Physiological and histological responses of Phascolosoma esculenta (Sipuncula: Phascolosomatidea) to acute heat stress

Temperature is an important factor affecting the growth, development, and survival of organisms. The effects of temperature stress on aquatic organisms have received increasing attention, as these organisms are mostly poikilotherms and their body temperature are directly corresponding changes with ambient temperature, resulting in they are easily exposed in temperature stress. However, little is known about the effects of high temperature on Sipuncula. In this study, we investigated the effects of acute heat stress on malondialdehyde (MDA) concentration, the activities of antioxidant (superoxide dismutase and glutathione peroxidase) and immunity-related (acidic and alkaline phosphatase) enzymes, heat shock protein 70 (hsp70) and hsp90 gene expression, and the histological structure of the sipunculid Phascolosoma esculenta. Within the coelom fluid, the MDA concentration and all detected antioxidant enzyme activities increased during high temperature stress; significant increases were also observed here and in the intestine in the hsp70 and hsp90 mRNA expression levels.

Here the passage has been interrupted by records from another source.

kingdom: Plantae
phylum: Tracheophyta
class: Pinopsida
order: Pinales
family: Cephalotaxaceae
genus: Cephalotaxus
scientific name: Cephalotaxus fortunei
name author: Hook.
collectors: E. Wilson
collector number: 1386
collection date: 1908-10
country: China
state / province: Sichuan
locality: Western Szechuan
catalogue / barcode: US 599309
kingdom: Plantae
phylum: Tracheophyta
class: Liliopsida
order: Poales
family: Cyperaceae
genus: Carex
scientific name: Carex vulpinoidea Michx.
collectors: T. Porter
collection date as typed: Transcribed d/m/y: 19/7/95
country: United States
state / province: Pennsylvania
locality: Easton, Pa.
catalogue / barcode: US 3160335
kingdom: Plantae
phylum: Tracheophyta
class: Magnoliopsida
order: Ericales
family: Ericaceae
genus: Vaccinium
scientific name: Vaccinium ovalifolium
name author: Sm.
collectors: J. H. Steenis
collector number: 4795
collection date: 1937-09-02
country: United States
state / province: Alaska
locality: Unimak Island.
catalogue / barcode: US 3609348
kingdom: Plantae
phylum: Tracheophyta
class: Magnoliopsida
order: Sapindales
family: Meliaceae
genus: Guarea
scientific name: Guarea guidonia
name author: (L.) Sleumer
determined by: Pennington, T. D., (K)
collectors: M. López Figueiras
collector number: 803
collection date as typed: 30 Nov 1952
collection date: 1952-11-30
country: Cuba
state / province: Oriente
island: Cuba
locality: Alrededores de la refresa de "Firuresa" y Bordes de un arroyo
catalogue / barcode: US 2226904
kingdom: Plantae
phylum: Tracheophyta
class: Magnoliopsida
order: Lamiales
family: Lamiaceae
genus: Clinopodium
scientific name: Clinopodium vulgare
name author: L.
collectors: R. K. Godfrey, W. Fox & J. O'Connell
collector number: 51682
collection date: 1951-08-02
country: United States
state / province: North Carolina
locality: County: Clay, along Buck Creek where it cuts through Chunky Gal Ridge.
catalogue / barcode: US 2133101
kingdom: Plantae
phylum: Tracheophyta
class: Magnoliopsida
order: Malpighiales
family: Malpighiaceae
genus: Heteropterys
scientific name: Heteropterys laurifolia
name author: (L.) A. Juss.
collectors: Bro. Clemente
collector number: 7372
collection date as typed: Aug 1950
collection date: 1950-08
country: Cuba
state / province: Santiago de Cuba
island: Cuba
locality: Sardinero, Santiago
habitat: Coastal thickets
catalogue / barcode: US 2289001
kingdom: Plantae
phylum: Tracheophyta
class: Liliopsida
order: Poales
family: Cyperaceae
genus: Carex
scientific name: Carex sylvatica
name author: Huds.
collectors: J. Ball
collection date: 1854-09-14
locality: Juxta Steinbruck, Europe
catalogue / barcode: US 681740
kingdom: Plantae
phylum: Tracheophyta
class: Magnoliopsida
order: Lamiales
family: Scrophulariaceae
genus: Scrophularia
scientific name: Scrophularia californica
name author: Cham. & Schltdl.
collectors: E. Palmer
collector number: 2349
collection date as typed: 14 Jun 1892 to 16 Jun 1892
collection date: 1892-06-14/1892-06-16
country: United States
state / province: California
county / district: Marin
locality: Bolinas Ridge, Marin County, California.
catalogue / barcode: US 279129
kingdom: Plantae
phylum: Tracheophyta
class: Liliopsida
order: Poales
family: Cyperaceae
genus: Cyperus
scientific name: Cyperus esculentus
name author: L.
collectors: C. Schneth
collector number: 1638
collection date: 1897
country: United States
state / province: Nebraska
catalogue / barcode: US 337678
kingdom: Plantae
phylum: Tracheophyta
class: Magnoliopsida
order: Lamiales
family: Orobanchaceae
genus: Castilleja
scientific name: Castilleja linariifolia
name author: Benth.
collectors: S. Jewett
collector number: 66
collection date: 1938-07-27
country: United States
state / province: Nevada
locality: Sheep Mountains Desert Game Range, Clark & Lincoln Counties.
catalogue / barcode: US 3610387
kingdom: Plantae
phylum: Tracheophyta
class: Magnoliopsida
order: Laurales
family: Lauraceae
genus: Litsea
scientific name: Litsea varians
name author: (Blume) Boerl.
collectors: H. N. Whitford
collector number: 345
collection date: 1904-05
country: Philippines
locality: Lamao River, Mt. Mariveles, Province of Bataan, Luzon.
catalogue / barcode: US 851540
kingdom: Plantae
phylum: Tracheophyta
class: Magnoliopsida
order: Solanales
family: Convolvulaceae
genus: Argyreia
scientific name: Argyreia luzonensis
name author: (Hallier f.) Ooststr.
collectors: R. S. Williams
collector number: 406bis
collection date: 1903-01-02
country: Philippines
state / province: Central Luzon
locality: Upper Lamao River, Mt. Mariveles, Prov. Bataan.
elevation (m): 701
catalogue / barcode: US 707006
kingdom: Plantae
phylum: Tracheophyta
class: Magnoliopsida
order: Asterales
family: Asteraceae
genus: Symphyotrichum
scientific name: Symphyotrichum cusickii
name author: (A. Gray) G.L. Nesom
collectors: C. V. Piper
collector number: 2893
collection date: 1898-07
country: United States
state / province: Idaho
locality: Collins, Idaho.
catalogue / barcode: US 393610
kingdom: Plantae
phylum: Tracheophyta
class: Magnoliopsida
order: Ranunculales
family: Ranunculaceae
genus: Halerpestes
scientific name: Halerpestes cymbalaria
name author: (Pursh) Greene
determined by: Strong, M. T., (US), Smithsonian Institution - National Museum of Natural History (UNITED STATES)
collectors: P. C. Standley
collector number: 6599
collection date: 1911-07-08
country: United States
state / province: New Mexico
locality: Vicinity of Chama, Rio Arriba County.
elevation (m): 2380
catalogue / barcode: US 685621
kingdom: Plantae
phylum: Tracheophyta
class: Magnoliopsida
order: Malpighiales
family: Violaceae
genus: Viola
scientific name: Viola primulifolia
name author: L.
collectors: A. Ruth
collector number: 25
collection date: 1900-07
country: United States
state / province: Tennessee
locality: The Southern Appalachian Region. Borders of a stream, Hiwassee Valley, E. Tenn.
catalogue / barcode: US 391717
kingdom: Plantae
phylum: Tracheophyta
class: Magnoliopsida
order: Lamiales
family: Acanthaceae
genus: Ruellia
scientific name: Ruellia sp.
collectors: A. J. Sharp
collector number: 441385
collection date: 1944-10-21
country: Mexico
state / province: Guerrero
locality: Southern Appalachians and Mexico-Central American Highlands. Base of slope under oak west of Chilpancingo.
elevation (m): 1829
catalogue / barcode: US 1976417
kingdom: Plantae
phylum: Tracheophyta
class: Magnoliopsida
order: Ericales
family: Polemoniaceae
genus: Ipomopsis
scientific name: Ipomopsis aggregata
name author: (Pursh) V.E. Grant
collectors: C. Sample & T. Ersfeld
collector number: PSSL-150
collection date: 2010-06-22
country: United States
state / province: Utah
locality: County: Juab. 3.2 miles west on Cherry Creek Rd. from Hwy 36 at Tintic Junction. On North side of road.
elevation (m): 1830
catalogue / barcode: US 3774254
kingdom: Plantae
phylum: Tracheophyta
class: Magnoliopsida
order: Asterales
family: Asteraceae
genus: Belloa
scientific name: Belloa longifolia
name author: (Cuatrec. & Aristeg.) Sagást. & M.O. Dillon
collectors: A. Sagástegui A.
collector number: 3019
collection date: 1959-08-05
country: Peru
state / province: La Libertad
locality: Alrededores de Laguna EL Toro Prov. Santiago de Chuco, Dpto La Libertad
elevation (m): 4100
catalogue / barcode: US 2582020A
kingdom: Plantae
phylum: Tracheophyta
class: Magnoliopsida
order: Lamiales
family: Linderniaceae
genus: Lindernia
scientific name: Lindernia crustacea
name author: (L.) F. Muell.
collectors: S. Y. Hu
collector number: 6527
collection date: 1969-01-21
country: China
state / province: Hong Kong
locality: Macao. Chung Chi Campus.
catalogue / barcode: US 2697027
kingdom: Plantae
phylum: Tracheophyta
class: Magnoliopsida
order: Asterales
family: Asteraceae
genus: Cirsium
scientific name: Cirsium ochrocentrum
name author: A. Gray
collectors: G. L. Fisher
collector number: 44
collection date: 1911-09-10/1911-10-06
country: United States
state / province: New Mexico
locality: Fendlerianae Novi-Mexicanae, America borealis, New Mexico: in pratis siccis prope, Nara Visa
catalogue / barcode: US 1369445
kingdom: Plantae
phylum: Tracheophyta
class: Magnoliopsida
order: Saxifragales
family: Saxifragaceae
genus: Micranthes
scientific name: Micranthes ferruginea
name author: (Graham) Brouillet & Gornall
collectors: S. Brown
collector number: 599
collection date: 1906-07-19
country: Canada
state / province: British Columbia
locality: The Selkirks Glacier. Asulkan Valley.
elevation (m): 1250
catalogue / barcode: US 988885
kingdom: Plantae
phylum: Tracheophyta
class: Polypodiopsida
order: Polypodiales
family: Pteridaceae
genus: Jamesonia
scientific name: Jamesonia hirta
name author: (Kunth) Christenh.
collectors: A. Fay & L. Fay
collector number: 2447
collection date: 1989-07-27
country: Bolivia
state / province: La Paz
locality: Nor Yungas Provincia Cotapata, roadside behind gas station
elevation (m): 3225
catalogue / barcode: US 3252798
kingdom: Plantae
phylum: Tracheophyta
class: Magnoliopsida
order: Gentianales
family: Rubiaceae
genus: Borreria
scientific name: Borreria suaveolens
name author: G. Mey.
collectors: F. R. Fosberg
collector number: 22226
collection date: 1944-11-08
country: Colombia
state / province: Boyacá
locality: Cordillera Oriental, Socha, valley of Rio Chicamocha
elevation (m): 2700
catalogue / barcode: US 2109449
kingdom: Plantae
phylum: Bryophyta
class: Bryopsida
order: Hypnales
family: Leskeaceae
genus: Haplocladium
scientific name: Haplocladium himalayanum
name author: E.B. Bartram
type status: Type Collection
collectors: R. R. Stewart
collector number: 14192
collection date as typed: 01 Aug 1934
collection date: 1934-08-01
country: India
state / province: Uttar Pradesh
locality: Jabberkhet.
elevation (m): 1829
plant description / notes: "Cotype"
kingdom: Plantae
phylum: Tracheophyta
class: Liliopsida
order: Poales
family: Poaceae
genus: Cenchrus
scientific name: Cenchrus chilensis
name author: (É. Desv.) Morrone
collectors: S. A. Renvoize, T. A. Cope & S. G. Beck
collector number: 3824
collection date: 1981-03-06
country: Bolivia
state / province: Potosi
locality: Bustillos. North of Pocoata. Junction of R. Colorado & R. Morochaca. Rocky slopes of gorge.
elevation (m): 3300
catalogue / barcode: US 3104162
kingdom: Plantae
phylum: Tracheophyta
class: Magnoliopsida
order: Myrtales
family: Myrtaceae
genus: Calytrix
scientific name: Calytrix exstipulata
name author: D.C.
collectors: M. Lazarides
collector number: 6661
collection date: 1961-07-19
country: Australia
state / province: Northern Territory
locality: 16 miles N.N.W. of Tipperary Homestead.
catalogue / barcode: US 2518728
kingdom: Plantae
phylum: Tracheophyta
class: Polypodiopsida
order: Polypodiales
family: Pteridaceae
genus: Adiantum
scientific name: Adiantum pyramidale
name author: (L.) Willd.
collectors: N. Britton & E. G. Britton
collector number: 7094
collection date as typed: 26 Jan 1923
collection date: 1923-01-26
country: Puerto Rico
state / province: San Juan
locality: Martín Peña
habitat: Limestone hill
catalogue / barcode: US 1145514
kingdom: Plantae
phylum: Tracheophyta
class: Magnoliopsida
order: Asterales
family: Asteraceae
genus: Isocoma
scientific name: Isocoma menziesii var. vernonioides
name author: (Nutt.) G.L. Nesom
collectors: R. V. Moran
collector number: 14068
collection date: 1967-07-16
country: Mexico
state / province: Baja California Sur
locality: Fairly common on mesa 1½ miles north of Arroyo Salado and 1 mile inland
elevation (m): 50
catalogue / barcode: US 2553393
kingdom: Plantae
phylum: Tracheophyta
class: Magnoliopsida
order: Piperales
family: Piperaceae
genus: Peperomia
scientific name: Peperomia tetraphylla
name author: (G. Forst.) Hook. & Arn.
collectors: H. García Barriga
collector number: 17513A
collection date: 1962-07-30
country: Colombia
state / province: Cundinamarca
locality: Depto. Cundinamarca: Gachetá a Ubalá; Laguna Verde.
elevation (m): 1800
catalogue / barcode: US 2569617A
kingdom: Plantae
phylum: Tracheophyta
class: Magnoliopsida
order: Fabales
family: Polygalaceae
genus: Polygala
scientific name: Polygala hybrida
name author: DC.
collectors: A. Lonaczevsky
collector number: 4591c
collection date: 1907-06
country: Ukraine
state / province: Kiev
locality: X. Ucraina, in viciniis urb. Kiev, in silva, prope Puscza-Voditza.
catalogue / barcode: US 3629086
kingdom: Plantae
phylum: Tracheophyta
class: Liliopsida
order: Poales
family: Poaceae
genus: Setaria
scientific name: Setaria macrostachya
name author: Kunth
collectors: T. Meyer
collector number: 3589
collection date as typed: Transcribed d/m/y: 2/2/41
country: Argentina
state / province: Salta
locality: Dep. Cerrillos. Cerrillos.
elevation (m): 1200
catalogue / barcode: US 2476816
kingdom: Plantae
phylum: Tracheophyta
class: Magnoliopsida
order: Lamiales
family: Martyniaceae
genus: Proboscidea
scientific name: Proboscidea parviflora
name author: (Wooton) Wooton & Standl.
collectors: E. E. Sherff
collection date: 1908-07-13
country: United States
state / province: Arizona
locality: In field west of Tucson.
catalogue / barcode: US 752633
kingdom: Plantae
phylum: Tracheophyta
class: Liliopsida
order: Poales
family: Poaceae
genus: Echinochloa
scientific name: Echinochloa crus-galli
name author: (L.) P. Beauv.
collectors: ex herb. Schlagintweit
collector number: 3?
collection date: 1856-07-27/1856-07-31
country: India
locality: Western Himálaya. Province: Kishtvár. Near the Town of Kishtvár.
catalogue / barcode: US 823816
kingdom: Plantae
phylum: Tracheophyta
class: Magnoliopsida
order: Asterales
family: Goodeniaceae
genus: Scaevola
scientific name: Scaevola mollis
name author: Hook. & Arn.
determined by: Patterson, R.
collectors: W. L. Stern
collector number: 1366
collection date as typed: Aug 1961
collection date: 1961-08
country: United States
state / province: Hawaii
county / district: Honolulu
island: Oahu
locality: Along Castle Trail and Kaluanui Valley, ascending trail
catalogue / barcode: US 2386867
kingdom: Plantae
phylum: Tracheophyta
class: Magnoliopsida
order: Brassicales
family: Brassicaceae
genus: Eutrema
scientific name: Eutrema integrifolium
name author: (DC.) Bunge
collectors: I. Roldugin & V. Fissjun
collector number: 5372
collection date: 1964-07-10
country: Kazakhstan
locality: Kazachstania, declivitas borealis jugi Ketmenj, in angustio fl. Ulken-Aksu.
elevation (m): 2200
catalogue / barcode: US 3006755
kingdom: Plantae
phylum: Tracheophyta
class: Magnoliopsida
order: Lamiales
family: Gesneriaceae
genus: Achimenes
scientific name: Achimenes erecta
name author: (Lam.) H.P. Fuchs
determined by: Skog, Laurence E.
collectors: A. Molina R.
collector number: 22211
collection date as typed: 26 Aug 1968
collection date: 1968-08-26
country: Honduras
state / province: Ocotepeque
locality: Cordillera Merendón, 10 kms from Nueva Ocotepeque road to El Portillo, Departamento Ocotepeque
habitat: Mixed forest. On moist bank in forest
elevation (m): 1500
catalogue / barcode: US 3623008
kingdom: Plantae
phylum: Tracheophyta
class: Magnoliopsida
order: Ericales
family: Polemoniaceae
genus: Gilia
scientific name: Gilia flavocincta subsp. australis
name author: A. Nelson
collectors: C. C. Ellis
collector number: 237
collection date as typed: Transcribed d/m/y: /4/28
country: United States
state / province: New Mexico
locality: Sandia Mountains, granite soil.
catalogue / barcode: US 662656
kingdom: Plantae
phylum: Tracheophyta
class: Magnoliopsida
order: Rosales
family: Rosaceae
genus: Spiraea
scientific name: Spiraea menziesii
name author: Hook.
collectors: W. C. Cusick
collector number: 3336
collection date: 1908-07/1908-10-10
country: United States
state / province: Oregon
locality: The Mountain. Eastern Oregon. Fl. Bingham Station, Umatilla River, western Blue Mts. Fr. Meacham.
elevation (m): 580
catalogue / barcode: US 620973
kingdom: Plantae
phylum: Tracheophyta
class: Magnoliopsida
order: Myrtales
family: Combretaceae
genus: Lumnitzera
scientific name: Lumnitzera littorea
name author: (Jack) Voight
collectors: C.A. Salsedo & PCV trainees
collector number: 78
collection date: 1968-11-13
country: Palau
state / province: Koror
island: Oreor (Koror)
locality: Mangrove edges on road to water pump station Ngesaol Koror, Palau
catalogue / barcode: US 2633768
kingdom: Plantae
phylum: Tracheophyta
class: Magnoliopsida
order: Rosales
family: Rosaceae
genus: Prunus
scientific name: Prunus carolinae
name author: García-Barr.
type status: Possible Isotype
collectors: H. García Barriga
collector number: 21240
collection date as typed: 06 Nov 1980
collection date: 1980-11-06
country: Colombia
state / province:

These results indicated that acute heat stress caused oxidative stress; antioxidants and heat shock proteins probably act to protect P. esculenta against oxidative damage, constituting part of its physiological mechanism for adaptation to high temperatures. In addition, the increased activity of the acidic and alkaline phosphatases indicated effects on its nonspecific immune system. Furthermore, damaged tissue structures were observed in the body wall, retractor muscle, intestine, and nephridium after 96 h of 40-degrees C stress. The damaged cells of these tissues showed obvious condensed chromatin around the nuclear membrane. This histological damage suggests that heat stress could affect movement, food absorption, digestion, and excretion in P. esculenta. These results elucidate the effects of temperature stress on P. esculenta and its physiological response mechanisms and provide practical indicators for assessing heat stress status and determining suitable culture temperatures for P. esculenta.